> [What to produce] Retype every entry word for word.

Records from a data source

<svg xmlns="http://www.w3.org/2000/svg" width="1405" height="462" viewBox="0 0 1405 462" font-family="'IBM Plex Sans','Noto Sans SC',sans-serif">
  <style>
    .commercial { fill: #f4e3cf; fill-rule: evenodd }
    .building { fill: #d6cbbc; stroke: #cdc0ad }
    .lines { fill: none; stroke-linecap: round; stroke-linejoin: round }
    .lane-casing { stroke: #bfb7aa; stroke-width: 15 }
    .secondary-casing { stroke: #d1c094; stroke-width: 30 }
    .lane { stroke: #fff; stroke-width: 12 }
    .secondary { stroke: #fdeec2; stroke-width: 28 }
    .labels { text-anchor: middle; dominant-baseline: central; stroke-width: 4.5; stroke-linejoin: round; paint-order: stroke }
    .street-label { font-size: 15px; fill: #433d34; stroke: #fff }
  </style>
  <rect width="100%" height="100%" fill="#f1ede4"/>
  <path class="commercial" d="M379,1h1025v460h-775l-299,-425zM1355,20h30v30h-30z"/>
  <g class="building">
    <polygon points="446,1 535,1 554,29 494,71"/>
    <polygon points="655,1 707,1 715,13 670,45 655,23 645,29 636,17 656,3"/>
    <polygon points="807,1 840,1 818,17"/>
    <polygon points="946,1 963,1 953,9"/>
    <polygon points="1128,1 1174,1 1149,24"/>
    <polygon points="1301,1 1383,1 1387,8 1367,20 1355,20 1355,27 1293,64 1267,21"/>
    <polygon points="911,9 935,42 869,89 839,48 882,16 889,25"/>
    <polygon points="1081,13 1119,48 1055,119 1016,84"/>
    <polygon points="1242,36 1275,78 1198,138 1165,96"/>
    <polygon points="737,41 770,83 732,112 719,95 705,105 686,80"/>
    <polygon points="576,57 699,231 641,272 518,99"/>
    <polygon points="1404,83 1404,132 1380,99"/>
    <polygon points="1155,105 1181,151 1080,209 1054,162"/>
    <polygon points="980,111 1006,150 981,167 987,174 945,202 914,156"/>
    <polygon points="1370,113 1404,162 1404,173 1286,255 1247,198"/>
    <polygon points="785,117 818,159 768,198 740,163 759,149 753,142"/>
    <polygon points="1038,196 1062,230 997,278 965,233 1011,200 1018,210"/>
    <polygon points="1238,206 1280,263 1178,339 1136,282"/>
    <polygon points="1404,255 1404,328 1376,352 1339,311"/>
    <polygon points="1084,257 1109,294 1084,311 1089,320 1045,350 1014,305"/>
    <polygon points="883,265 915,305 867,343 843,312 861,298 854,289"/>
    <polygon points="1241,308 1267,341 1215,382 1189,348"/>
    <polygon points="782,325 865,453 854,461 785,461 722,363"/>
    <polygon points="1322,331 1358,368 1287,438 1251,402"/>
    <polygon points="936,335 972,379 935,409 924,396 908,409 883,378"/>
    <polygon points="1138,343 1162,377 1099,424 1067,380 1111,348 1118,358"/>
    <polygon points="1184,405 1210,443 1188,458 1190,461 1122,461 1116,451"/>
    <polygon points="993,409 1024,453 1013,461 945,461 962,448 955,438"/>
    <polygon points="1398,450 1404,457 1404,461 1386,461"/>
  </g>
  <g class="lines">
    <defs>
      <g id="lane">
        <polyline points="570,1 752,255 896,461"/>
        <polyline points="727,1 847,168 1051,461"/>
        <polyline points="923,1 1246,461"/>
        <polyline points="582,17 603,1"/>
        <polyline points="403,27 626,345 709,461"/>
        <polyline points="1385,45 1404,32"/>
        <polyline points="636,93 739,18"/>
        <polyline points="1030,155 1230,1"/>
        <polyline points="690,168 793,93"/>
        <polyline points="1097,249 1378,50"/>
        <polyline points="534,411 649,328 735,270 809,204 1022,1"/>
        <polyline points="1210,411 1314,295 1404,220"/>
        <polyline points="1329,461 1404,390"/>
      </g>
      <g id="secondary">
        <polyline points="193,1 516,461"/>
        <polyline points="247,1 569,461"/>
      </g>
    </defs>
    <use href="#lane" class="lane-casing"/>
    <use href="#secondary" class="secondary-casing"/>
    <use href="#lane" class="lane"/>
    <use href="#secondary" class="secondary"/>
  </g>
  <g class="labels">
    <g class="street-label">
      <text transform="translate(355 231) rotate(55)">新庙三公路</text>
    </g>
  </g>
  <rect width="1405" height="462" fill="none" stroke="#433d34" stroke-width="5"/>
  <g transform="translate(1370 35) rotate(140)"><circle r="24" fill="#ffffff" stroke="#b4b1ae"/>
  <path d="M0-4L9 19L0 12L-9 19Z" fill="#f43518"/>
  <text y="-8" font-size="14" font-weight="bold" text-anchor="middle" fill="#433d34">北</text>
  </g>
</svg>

> [Problem solution]
<svg xmlns="http://www.w3.org/2000/svg" width="1405" height="462" viewBox="0 0 1405 462" font-family="'IBM Plex Sans','Noto Sans SC',sans-serif">
  <style>
    .commercial { fill: #f4e3cf; fill-rule: evenodd }
    .building { fill: #d6cbbc; stroke: #cdc0ad }
    .lines { fill: none; stroke-linecap: round; stroke-linejoin: round }
    .lane-casing { stroke: #bfb7aa; stroke-width: 15 }
    .secondary-casing { stroke: #d1c094; stroke-width: 30 }
    .lane { stroke: #fff; stroke-width: 12 }
    .secondary { stroke: #fdeec2; stroke-width: 28 }
    .labels { text-anchor: middle; dominant-baseline: central; stroke-width: 4.5; stroke-linejoin: round; paint-order: stroke }
    .street-label { font-size: 15px; fill: #433d34; stroke: #fff }
  </style>
  <rect width="100%" height="100%" fill="#f1ede4"/>
  <path class="commercial" d="M379,1h1025v460h-775l-299,-425zM1355,20h30v30h-30z"/>
  <g class="building">
    <polygon points="446,1 535,1 554,29 494,71"/>
    <polygon points="655,1 707,1 715,13 670,45 655,23 645,29 636,17 656,3"/>
    <polygon points="807,1 840,1 818,17"/>
    <polygon points="946,1 963,1 953,9"/>
    <polygon points="1128,1 1174,1 1149,24"/>
    <polygon points="1301,1 1383,1 1387,8 1367,20 1355,20 1355,27 1293,64 1267,21"/>
    <polygon points="911,9 935,42 869,89 839,48 882,16 889,25"/>
    <polygon points="1081,13 1119,48 1055,119 1016,84"/>
    <polygon points="1242,36 1275,78 1198,138 1165,96"/>
    <polygon points="737,41 770,83 732,112 719,95 705,105 686,80"/>
    <polygon points="576,57 699,231 641,272 518,99"/>
    <polygon points="1404,83 1404,132 1380,99"/>
    <polygon points="1155,105 1181,151 1080,209 1054,162"/>
    <polygon points="980,111 1006,150 981,167 987,174 945,202 914,156"/>
    <polygon points="1370,113 1404,162 1404,173 1286,255 1247,198"/>
    <polygon points="785,117 818,159 768,198 740,163 759,149 753,142"/>
    <polygon points="1038,196 1062,230 997,278 965,233 1011,200 1018,210"/>
    <polygon points="1238,206 1280,263 1178,339 1136,282"/>
    <polygon points="1404,255 1404,328 1376,352 1339,311"/>
    <polygon points="1084,257 1109,294 1084,311 1089,320 1045,350 1014,305"/>
    <polygon points="883,265 915,305 867,343 843,312 861,298 854,289"/>
    <polygon points="1241,308 1267,341 1215,382 1189,348"/>
    <polygon points="782,325 865,453 854,461 785,461 722,363"/>
    <polygon points="1322,331 1358,368 1287,438 1251,402"/>
    <polygon points="936,335 972,379 935,409 924,396 908,409 883,378"/>
    <polygon points="1138,343 1162,377 1099,424 1067,380 1111,348 1118,358"/>
    <polygon points="1184,405 1210,443 1188,458 1190,461 1122,461 1116,451"/>
    <polygon points="993,409 1024,453 1013,461 945,461 962,448 955,438"/>
    <polygon points="1398,450 1404,457 1404,461 1386,461"/>
  </g>
  <g class="lines">
    <defs>
      <g id="lane">
        <polyline points="570,1 752,255 896,461"/>
        <polyline points="727,1 847,168 1051,461"/>
        <polyline points="923,1 1246,461"/>
        <polyline points="582,17 603,1"/>
        <polyline points="403,27 626,345 709,461"/>
        <polyline points="1385,45 1404,32"/>
        <polyline points="636,93 739,18"/>
        <polyline points="1030,155 1230,1"/>
        <polyline points="690,168 793,93"/>
        <polyline points="1097,249 1378,50"/>
        <polyline points="534,411 649,328 735,270 809,204 1022,1"/>
        <polyline points="1210,411 1314,295 1404,220"/>
        <polyline points="1329,461 1404,390"/>
      </g>
      <g id="secondary">
        <polyline points="193,1 516,461"/>
        <polyline points="247,1 569,461"/>
      </g>
    </defs>
    <use href="#lane" class="lane-casing"/>
    <use href="#secondary" class="secondary-casing"/>
    <use href="#lane" class="lane"/>
    <use href="#secondary" class="secondary"/>
  </g>
  <g class="labels">
    <g class="street-label">
      <text transform="translate(355 231) rotate(55)">新庙三公路</text>
    </g>
  </g>
  <rect width="1405" height="462" fill="none" stroke="#433d34" stroke-width="5"/>
  <g transform="translate(1370 35) rotate(140)"><circle r="24" fill="#ffffff" stroke="#b4b1ae"/>
  <path d="M0-4L9 19L0 12L-9 19Z" fill="#f43518"/>
  <text y="-8" font-size="14" font-weight="bold" text-anchor="middle" fill="#433d34">北</text>
  </g>
</svg>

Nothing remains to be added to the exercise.